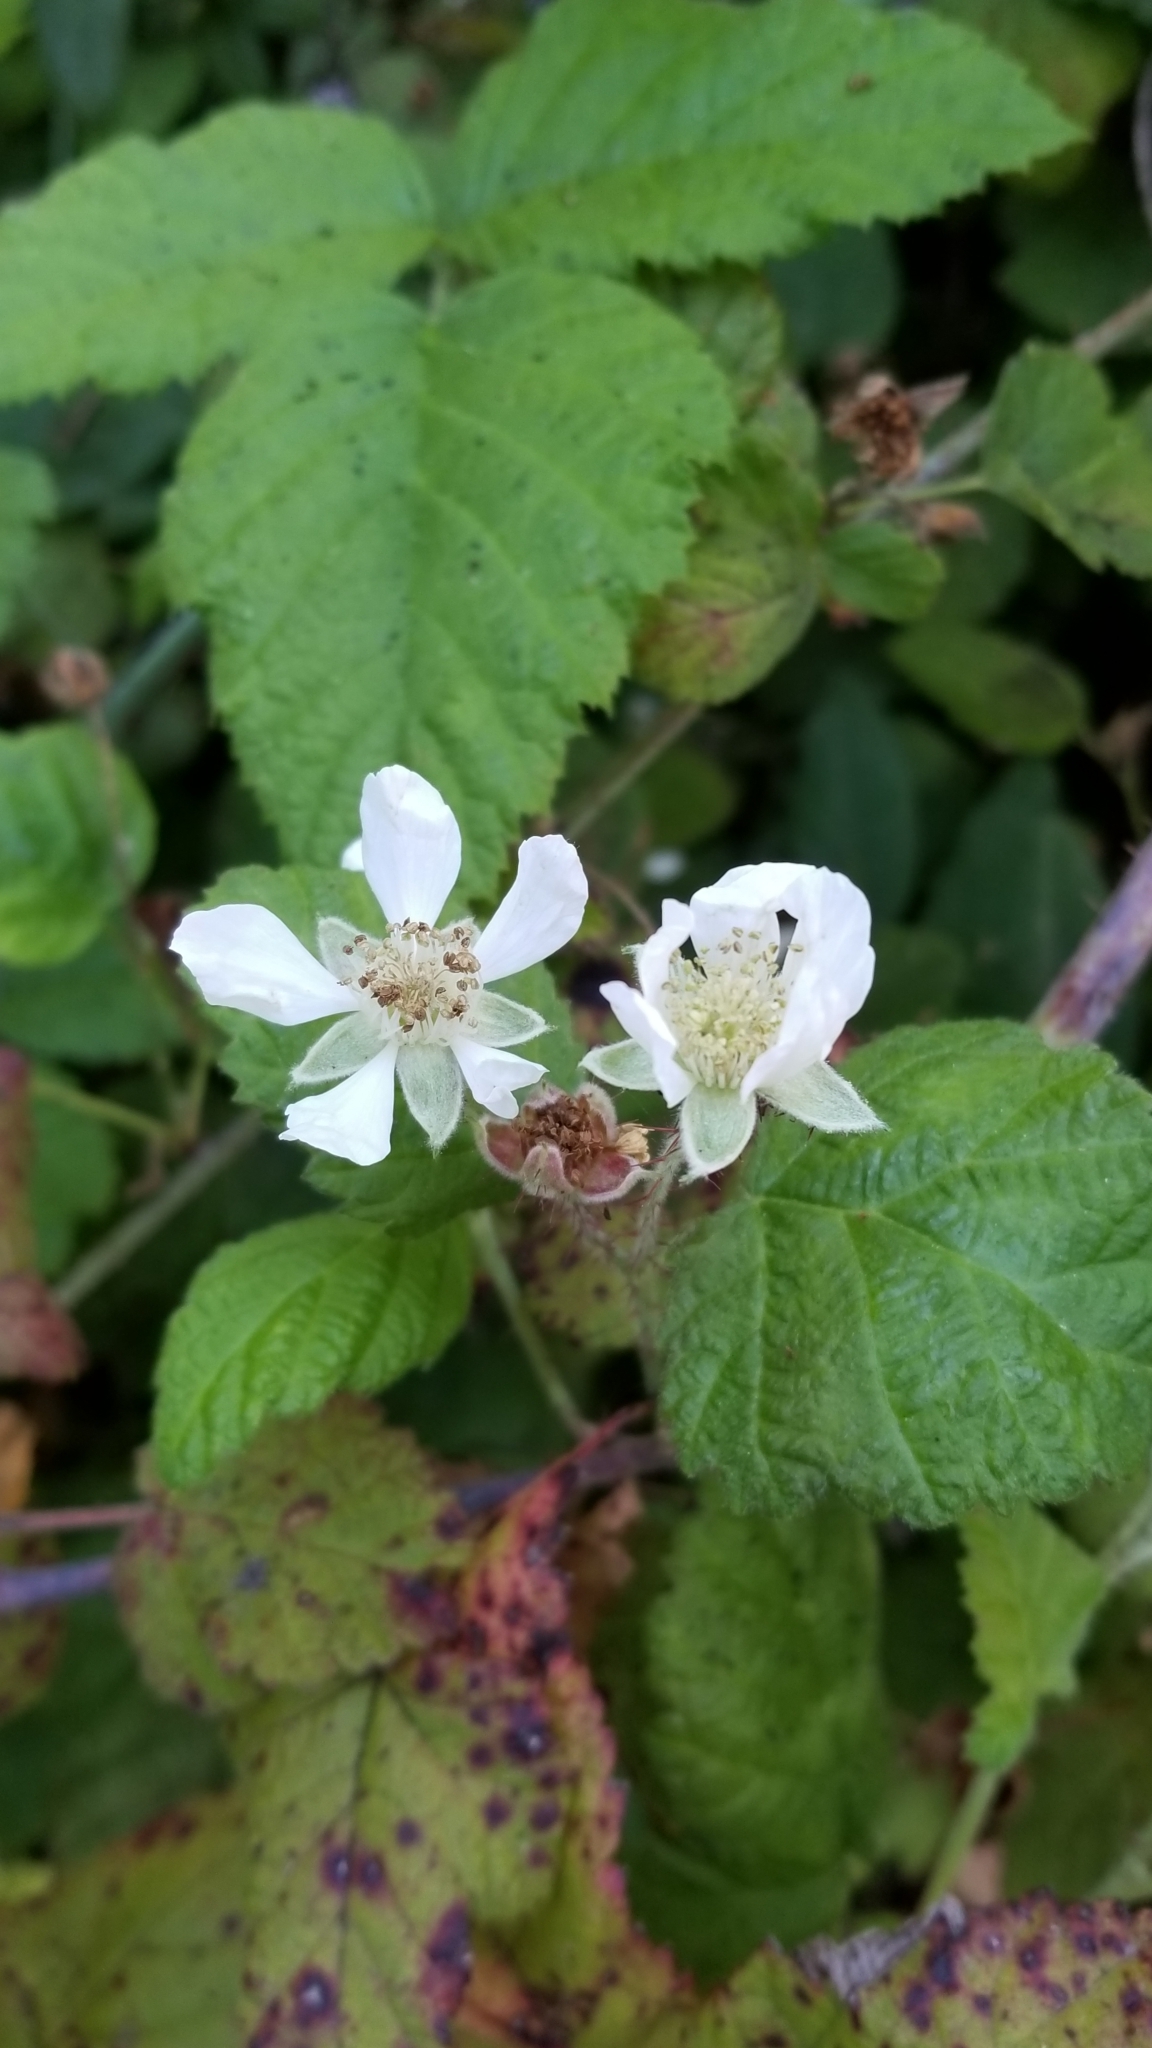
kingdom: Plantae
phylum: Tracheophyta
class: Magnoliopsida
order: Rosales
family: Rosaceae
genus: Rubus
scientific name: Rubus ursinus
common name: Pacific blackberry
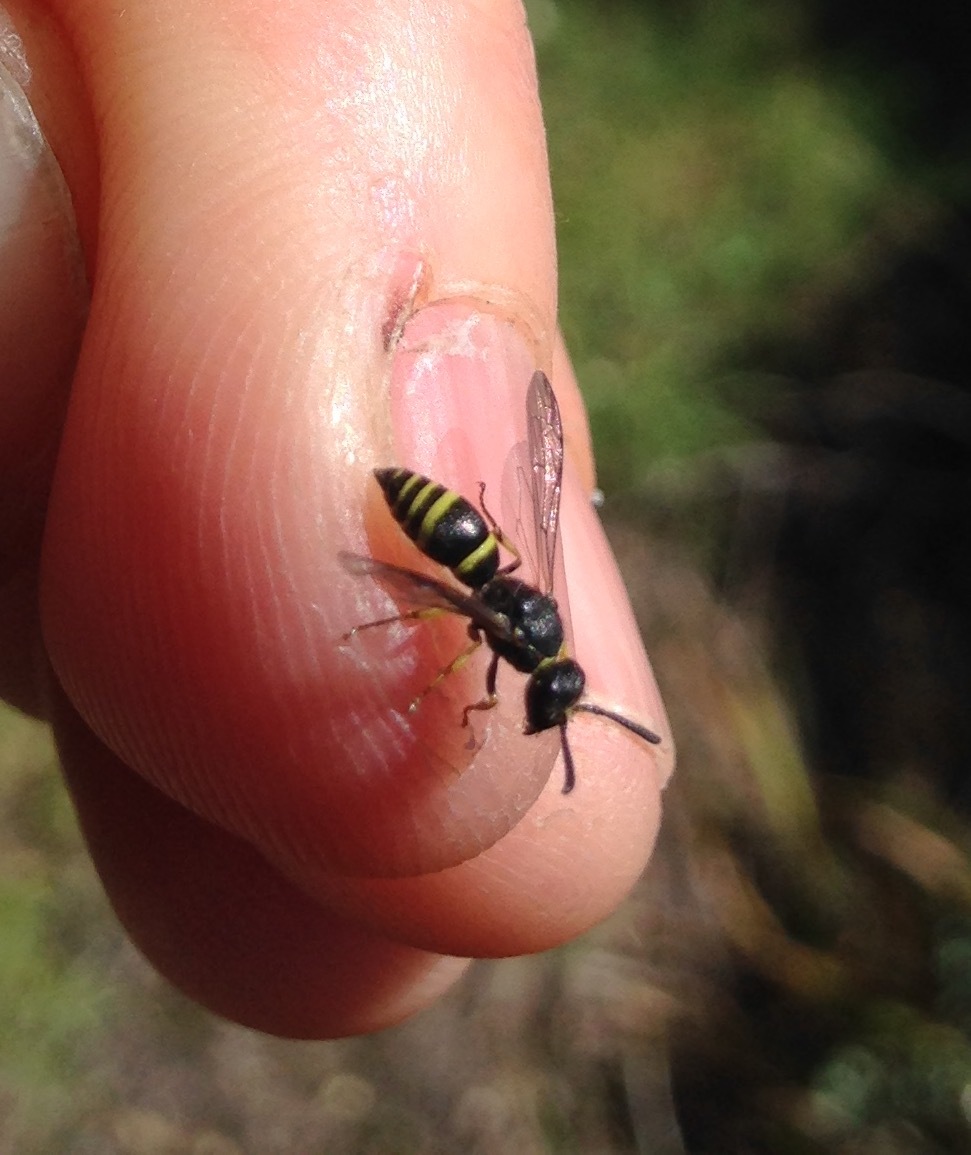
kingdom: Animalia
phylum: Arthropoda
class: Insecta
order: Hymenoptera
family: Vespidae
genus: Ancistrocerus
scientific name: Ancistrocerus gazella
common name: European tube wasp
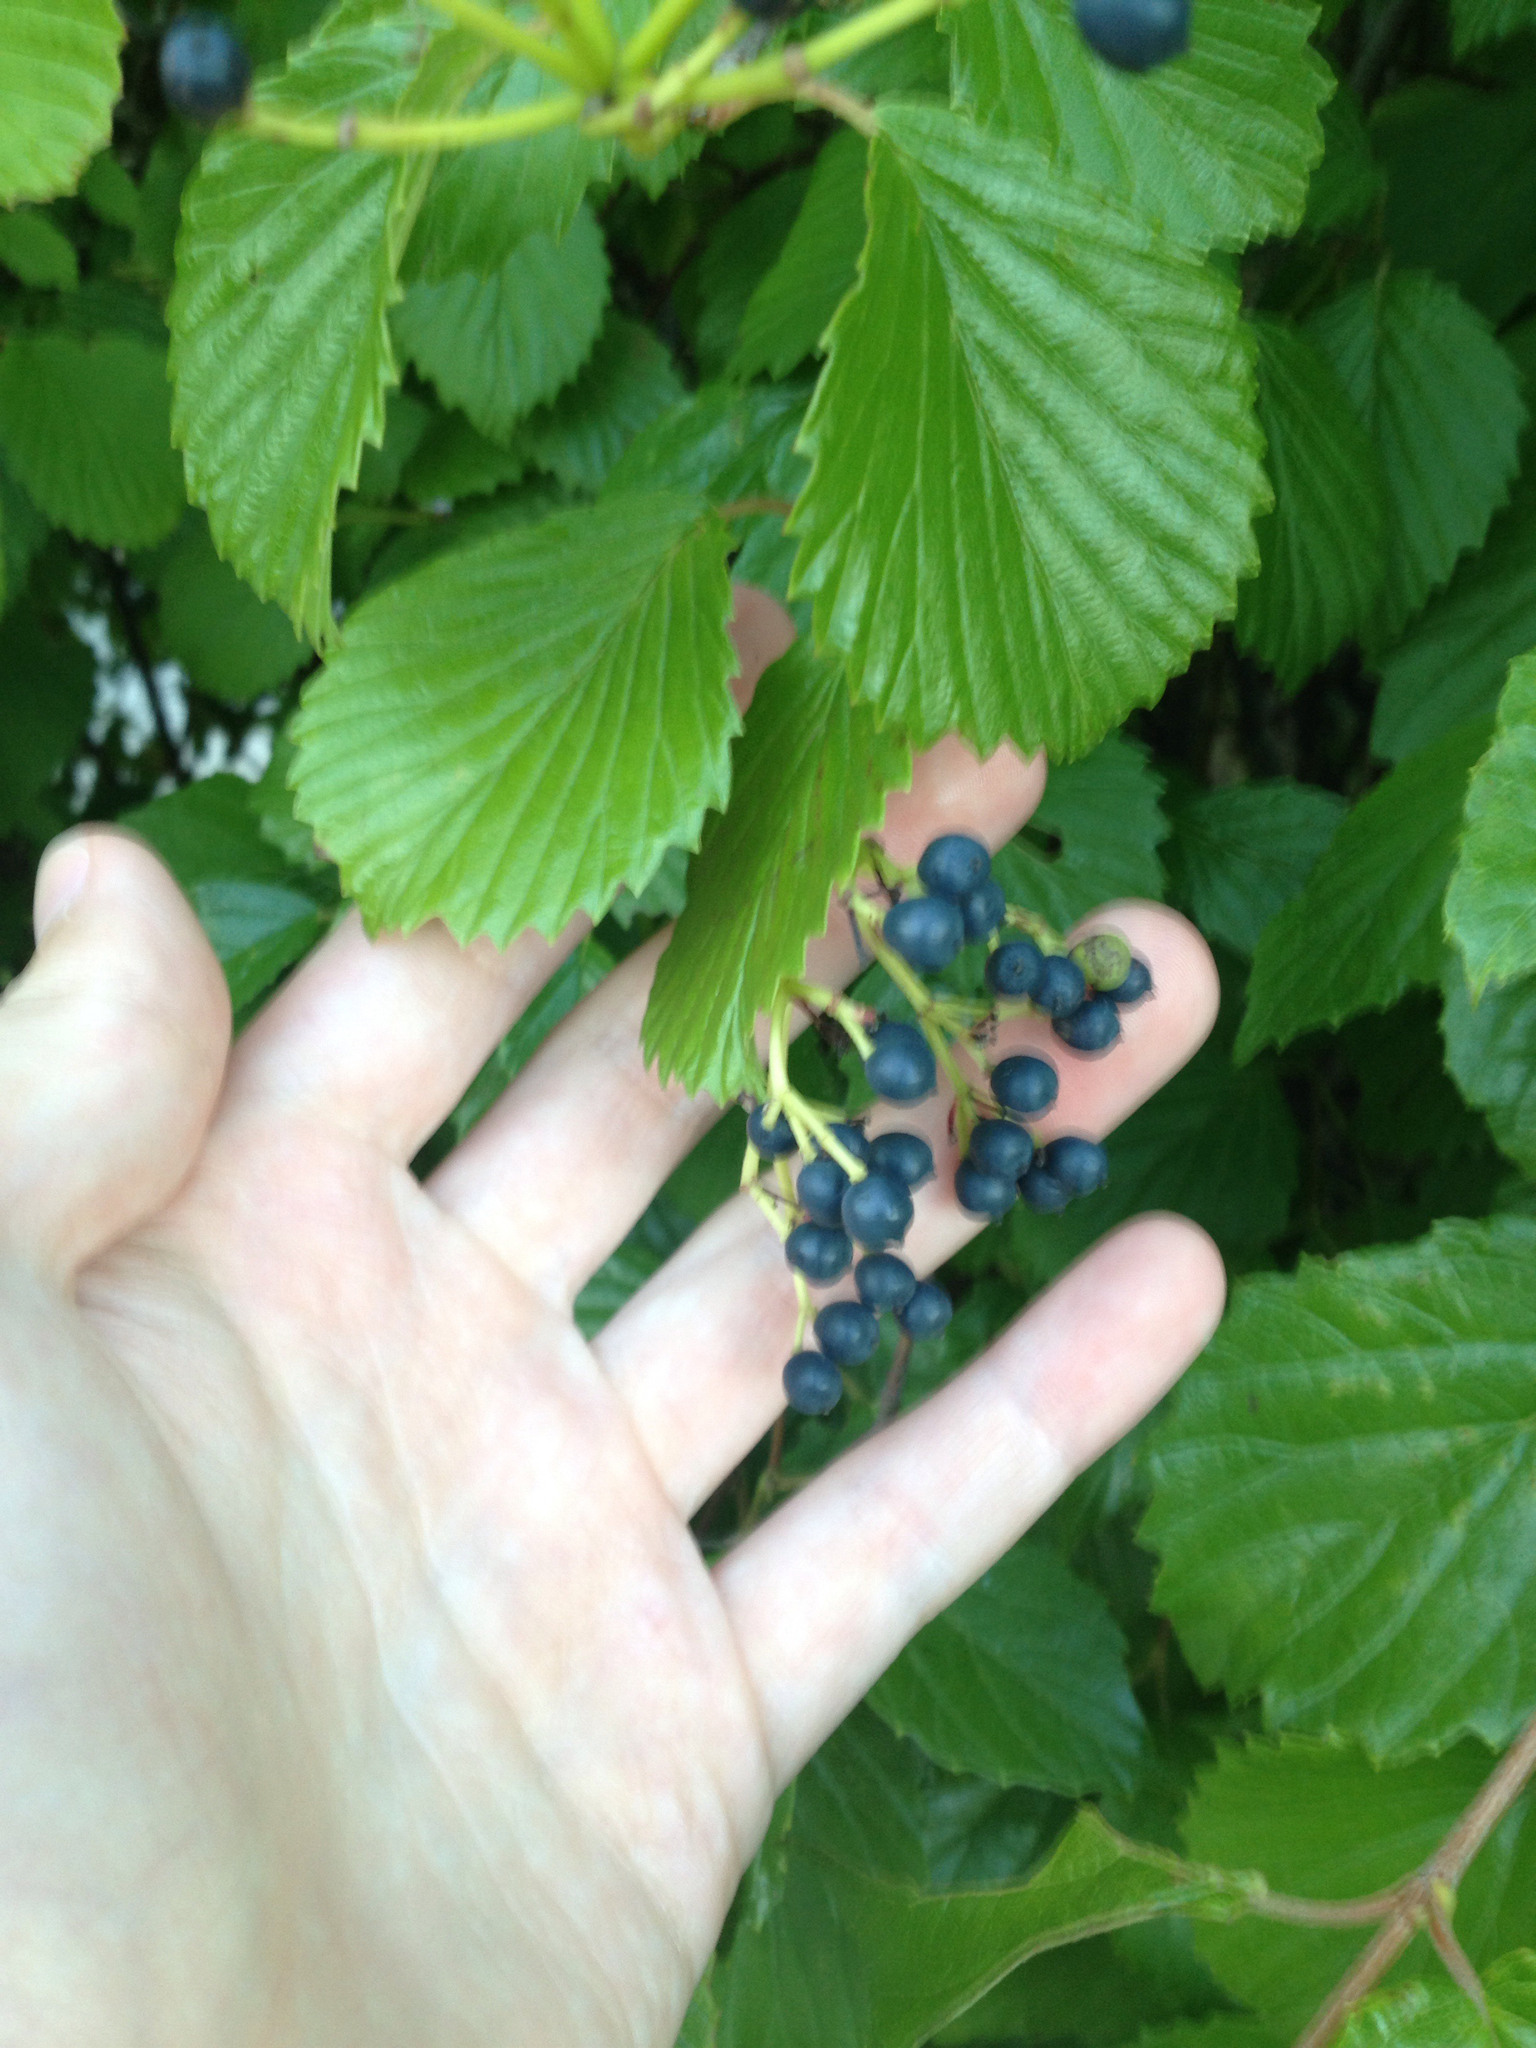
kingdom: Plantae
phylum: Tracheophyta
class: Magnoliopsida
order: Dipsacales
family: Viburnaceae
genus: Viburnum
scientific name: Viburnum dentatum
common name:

§ GIVEN PROBLEM: Revise the data above so that every "scientific name" becomes "binomial name", leaving everything else unchanged. Leave the pictures out.

§ ANSWER IN FULL:
kingdom: Plantae
phylum: Tracheophyta
class: Magnoliopsida
order: Rosales
family: Rosaceae
genus: Rubus
binomial name: Rubus ursinus
common name: Pacific blackberry
kingdom: Animalia
phylum: Arthropoda
class: Insecta
order: Hymenoptera
family: Vespidae
genus: Ancistrocerus
binomial name: Ancistrocerus gazella
common name: European tube wasp
kingdom: Plantae
phylum: Tracheophyta
class: Magnoliopsida
order: Dipsacales
family: Viburnaceae
genus: Viburnum
binomial name: Viburnum dentatum
common name:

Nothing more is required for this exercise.